▶ TASK DETAILS:
Could you reproduce all of the data below word for word, leaving out the images?

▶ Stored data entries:
◆ ◆ ◆ ◆ ◆

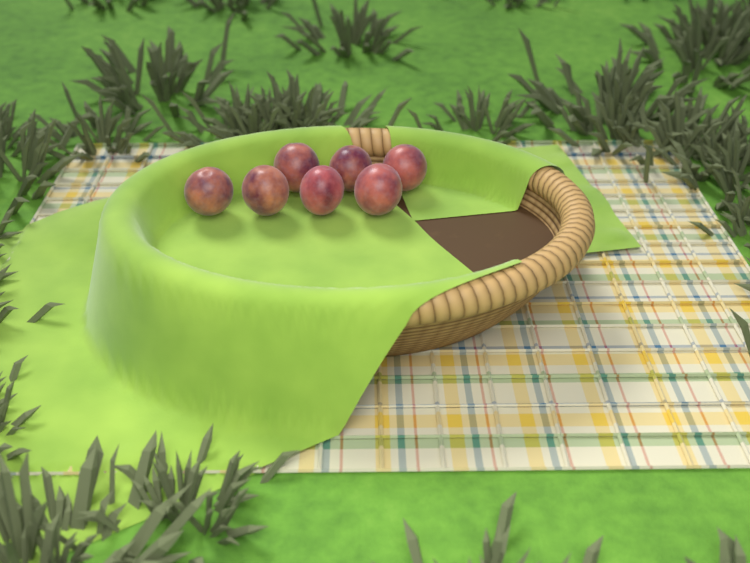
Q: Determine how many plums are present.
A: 7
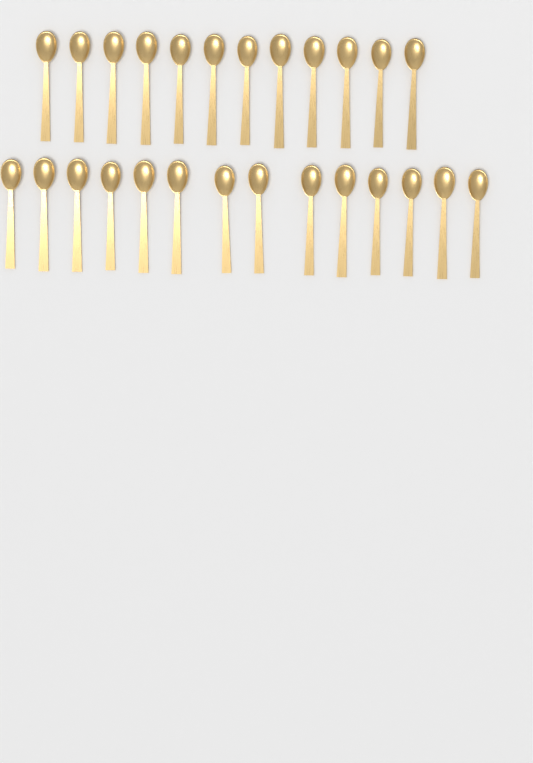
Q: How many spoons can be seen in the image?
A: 26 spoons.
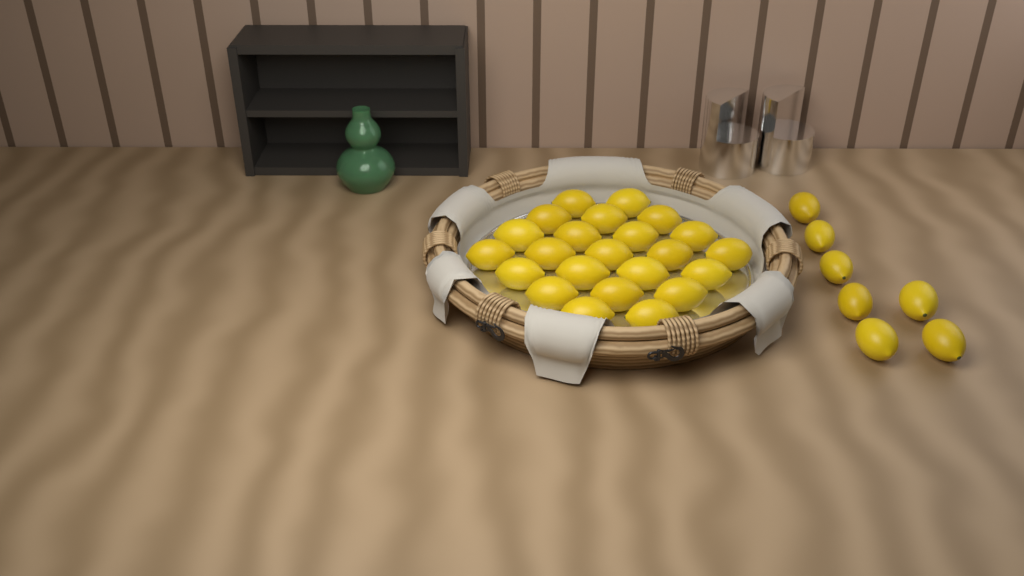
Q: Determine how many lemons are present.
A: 30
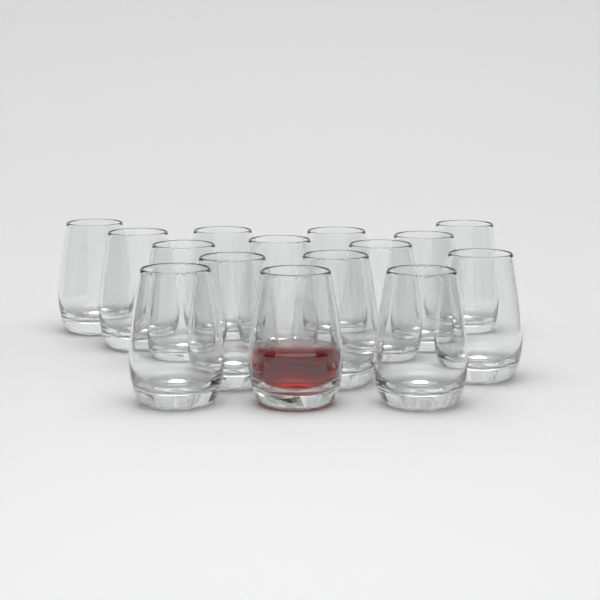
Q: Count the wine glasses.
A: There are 15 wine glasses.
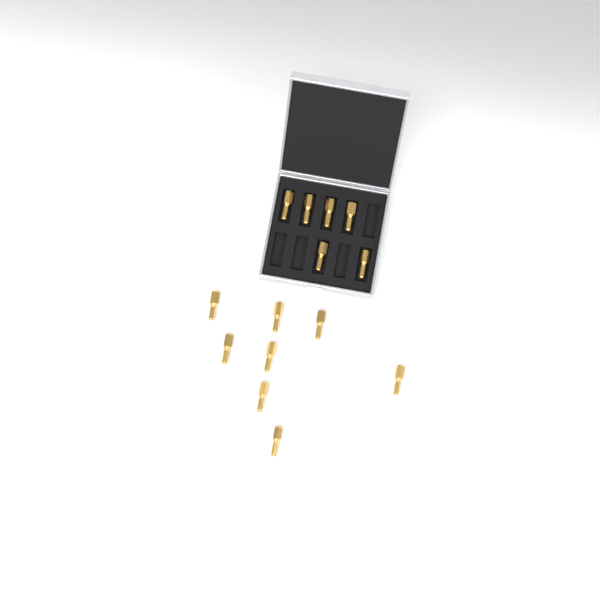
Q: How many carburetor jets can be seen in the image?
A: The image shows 14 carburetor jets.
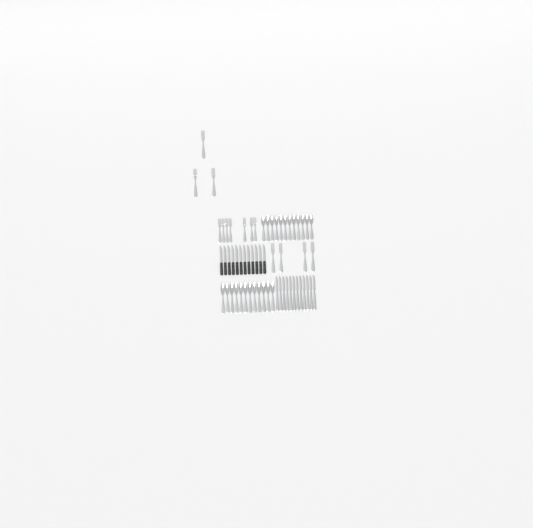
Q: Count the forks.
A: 14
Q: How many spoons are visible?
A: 24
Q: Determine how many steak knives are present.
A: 12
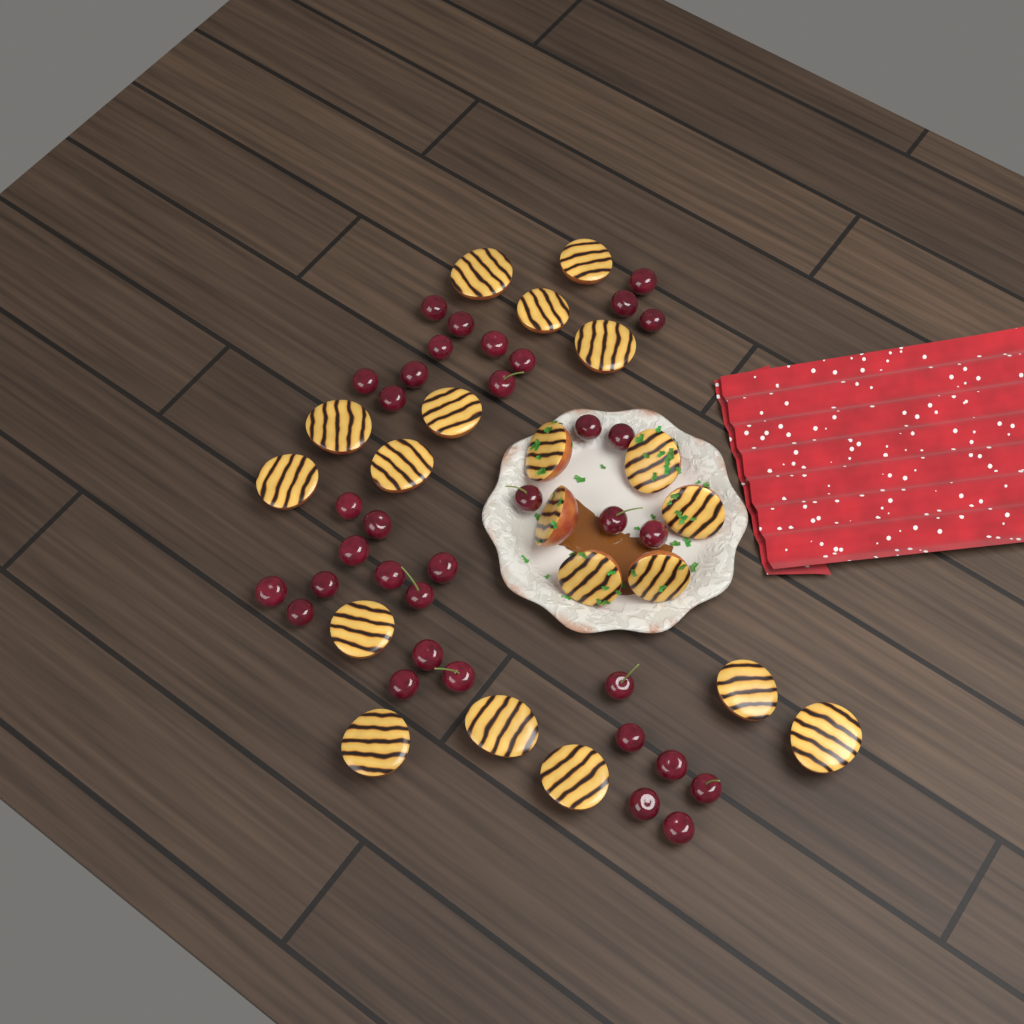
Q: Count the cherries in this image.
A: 35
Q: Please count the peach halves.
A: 20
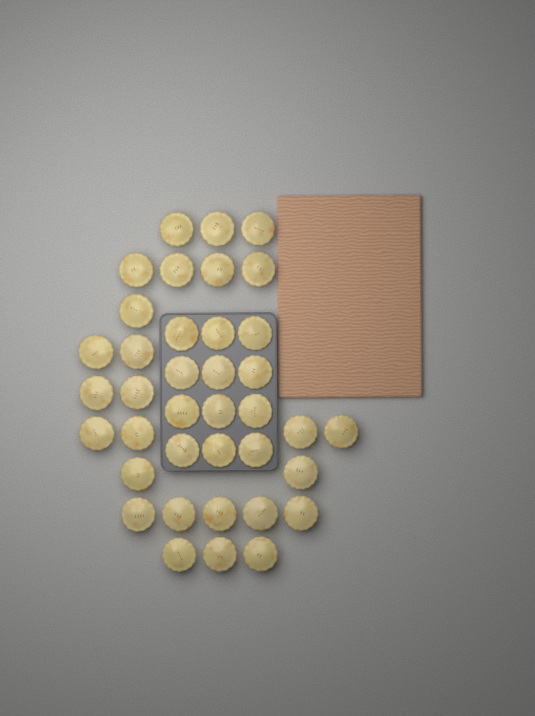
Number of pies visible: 38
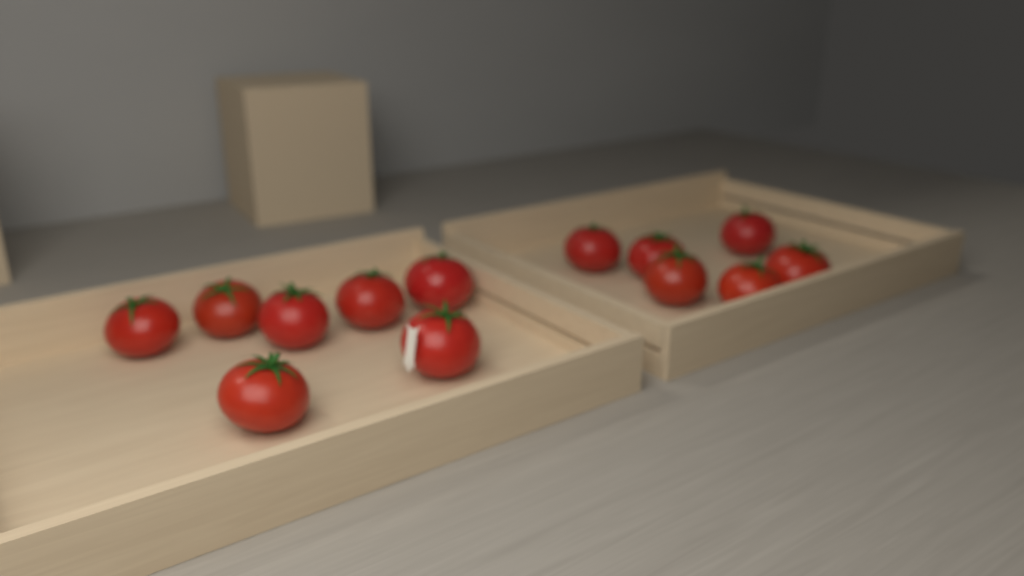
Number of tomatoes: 13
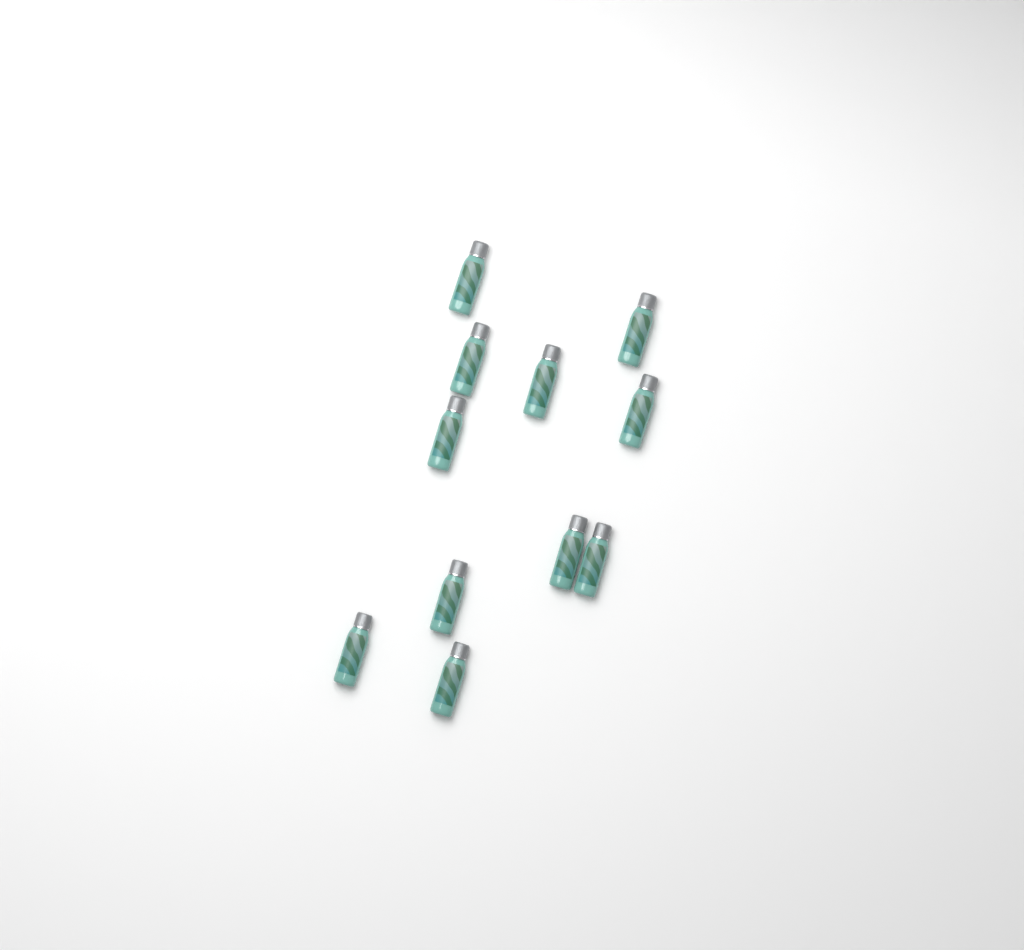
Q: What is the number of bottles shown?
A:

◆ ◆ ◆ ◆ ◆

▶ REPLY TO THE EXERCISE:
Q: Determine how many plums are present.
A: 7
Q: How many spoons can be seen in the image?
A: 26 spoons.
Q: Determine how many lemons are present.
A: 30
Q: Count the wine glasses.
A: There are 15 wine glasses.
Q: How many carburetor jets can be seen in the image?
A: The image shows 14 carburetor jets.
Q: Count the forks.
A: 14
Q: How many spoons are visible?
A: 24
Q: Determine how many steak knives are present.
A: 12
Q: Count the cherries in this image.
A: 35
Q: Please count the peach halves.
A: 20
Number of pies visible: 38
Number of tomatoes: 13
Q: What is the number of bottles shown?
A:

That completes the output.